Getting Schooled on Transgender Kids and My Attitude

Picture courtesy of Tim Evanson on flickr

Please don’t get me wrong. I am all in favor of transgender rights specifically and the rights of LGBTQ community as a whole. I believe you should be able to be whom ever you chose and love whom ever you want to love. I have to admit though, sometimes it all goes over my head.

Growing up in the 70’s, people didn’t talk about such things in my small community. I mean there were girls who were described as tom boys and boys who preferred the library to the football field, but gender identity was a term that did not exist.

Times have changed and the ability to decide what gender they want to identify with is now part of the social structure. My 17 year old daughter explained it to me after I made, what I considered, an innocent comment as we were ordering take out at a local restaurant.

We were served by a person who I could not identify as male or female. I was not sure. The young person had what I would call, a boy haircut, but also was wearing earrings and eye shadow.

“Was that a boy or a girl?” I said under my breath as we walked away from the counter.

My daughter answered me when we were a clear distance and out of ear shot of the person in question. “It is none of your business,” she answered me in a definitive voice.

“I was just wondering,” I said not knowing that my question was offensive.

“That is the problem with adults. You are always wondering things that are none of your business. What does it matter if they are male or female. Why does it matter. Why do you have to know.” She walked away from me in a huff. You could say that my question triggered her.

I reflected in that moment. Why was it important for me to know? I didn’t have a good answer for myself. Identifying a person as male or female, is a societal norm I always took for granted. Sizing a person up at meeting, judging them to be male or female is just something I unconsciously do.

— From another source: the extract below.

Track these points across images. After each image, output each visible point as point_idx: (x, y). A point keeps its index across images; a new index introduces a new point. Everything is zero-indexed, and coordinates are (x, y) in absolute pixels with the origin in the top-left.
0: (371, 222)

Biologically people are born male or female. Sexual identity is something that is taught through childhood. You are either a girl, playing with dolls and wearing a dress on Easter, or a boy, playing with trucks and wearing pants.

Transgender depicts a person who identifies with the opposite sex. They many times transition to the opposite sex with an announcement to family and friends. From there, they may chose a new name and ask others to refer to them using the appropriate set of pronouns.

Transitioning people may chose to alter their appearance wearing clothing, styling their hair and using make up suitable for their chosen identity. This is enough for many although some chose sex reassignment surgery or to take hormones although many do not.

As I stood there wondering why it was important for me to know a person’s sexual identity, I realized my daughter was indeed correct; it is none of my business. My daughter just schooled me on a new way of thinking. She stressed to me that I need to see people as individuals and not as a “boy” or a “girl”. I have taken this new lesson to heart and I have begun to change my thinking about people, especially young people.

Although I have always believed in everyone’s right to be whoever they want to be, I realized I need to stop my need to label people, even unconsciously, and put them into a category. I need to just let people be. I have to remember, it is none of my business.